Rewrite the lines of every record with "common name" changed to "vernacular name" and nothing else altered. Leave the pictures out.

(Data items)
"""

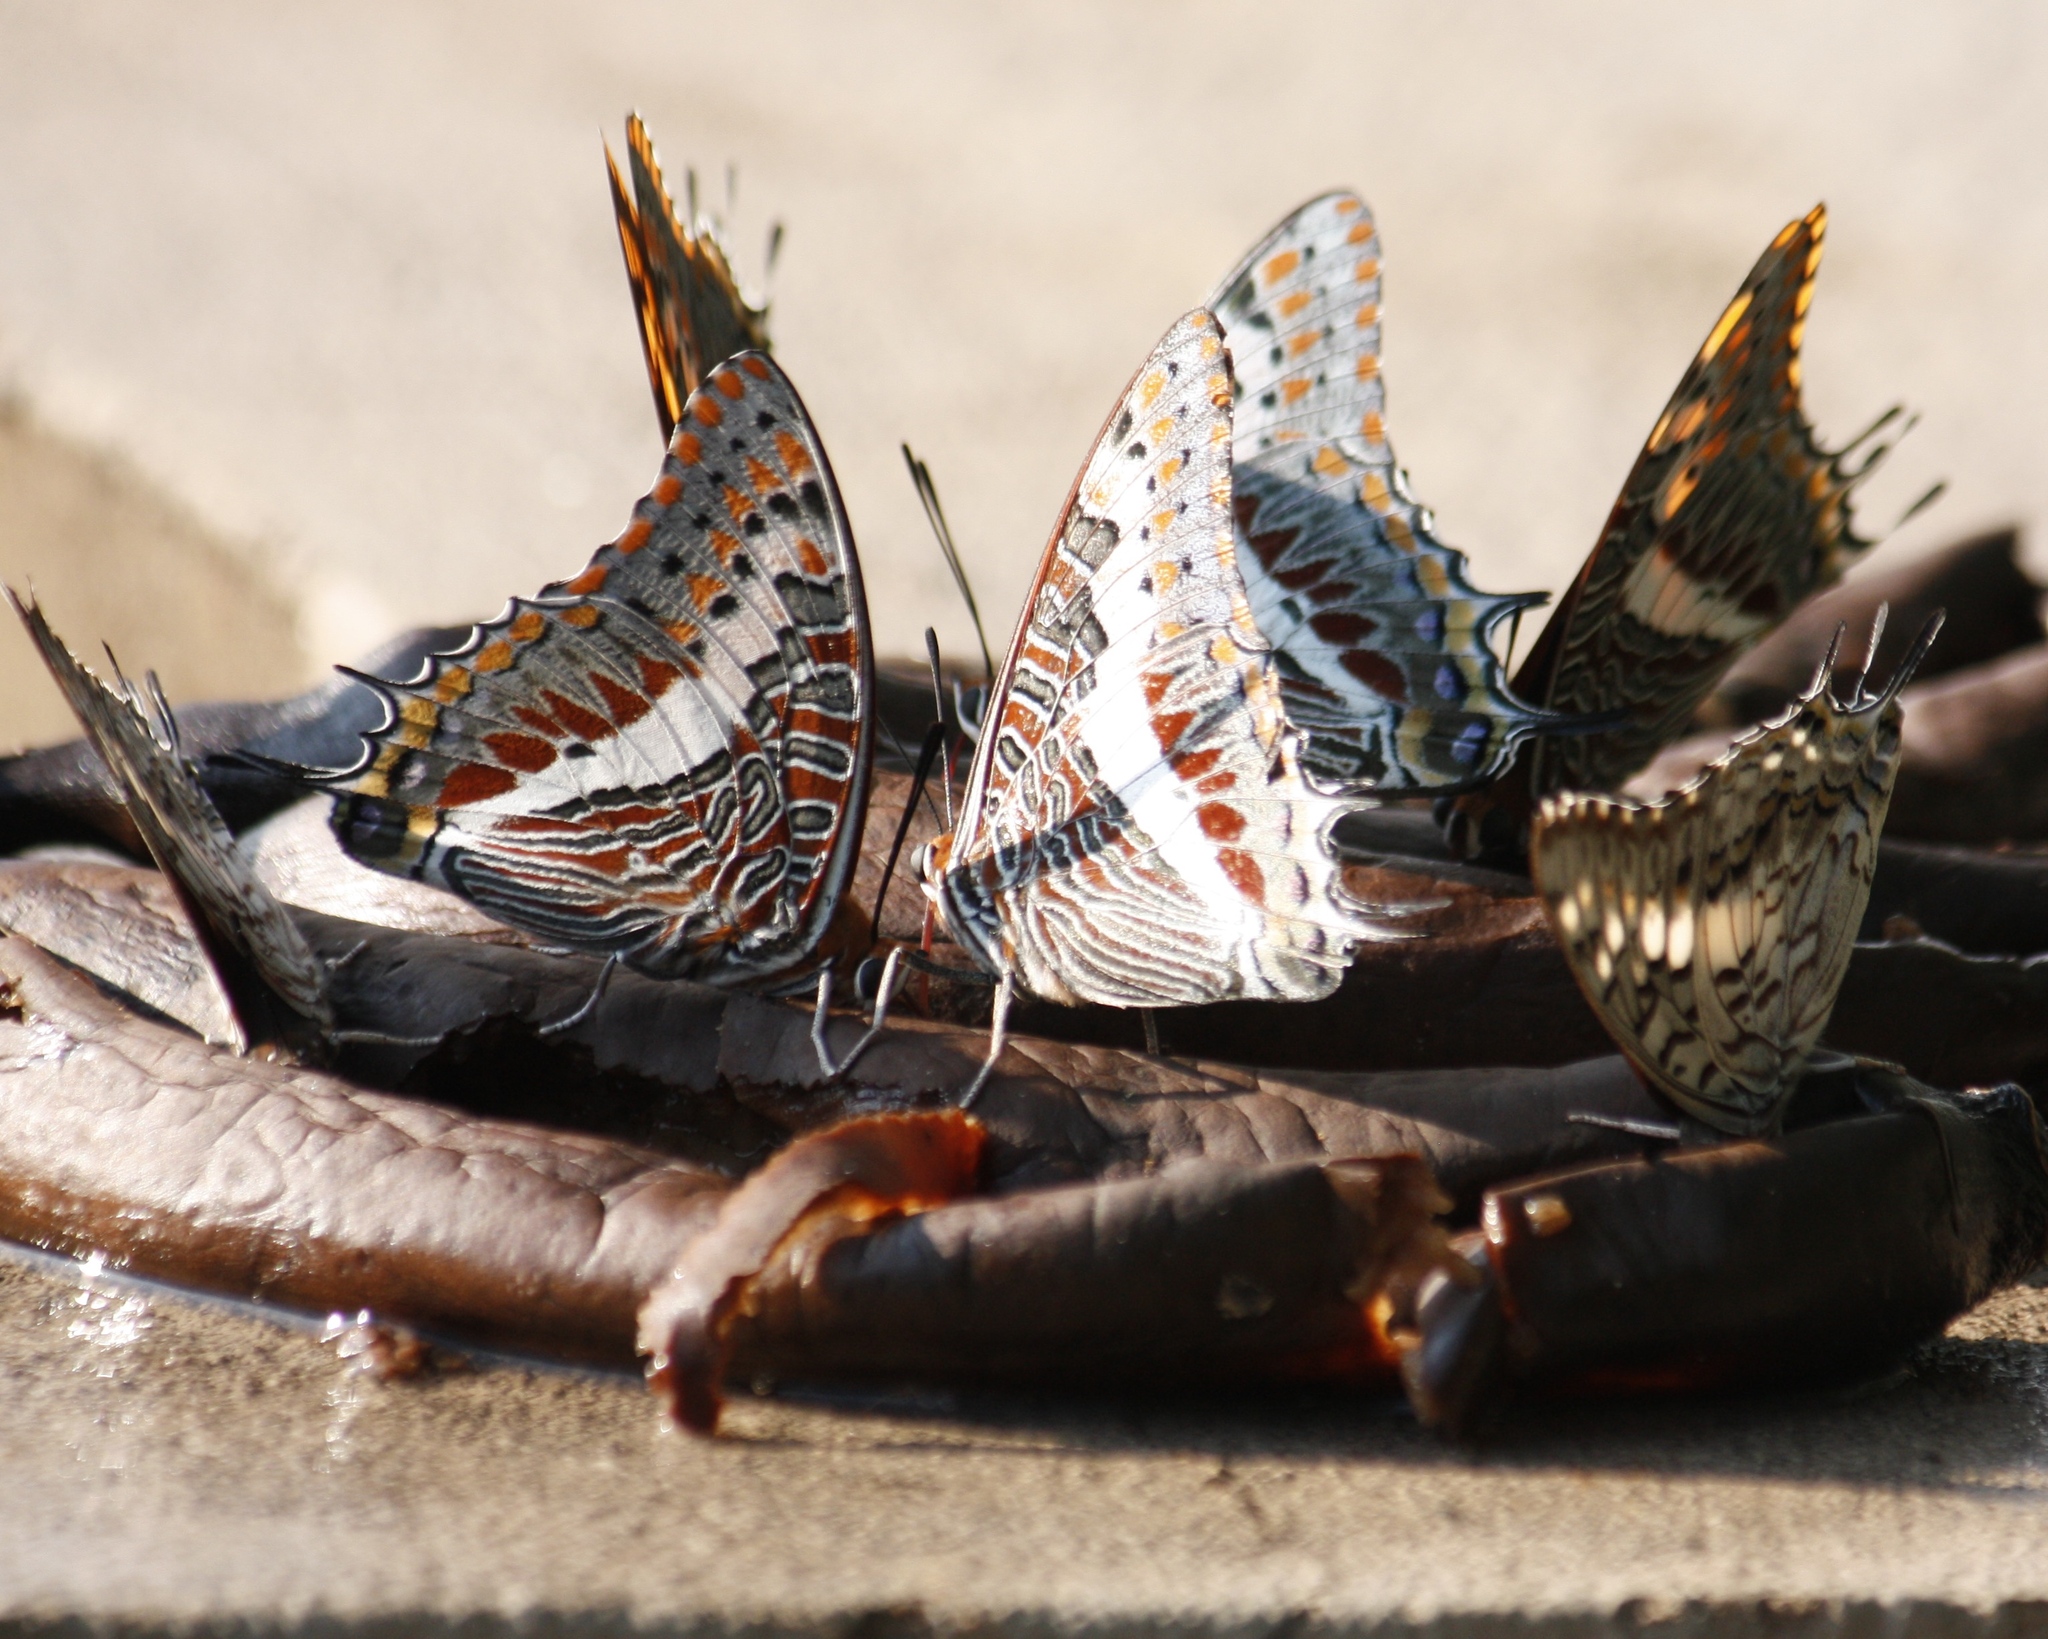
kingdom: Animalia
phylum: Arthropoda
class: Insecta
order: Lepidoptera
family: Nymphalidae
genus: Charaxes
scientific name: Charaxes jasius
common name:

"""

§ **Response to the task**
kingdom: Animalia
phylum: Arthropoda
class: Insecta
order: Lepidoptera
family: Nymphalidae
genus: Charaxes
scientific name: Charaxes jasius
vernacular name:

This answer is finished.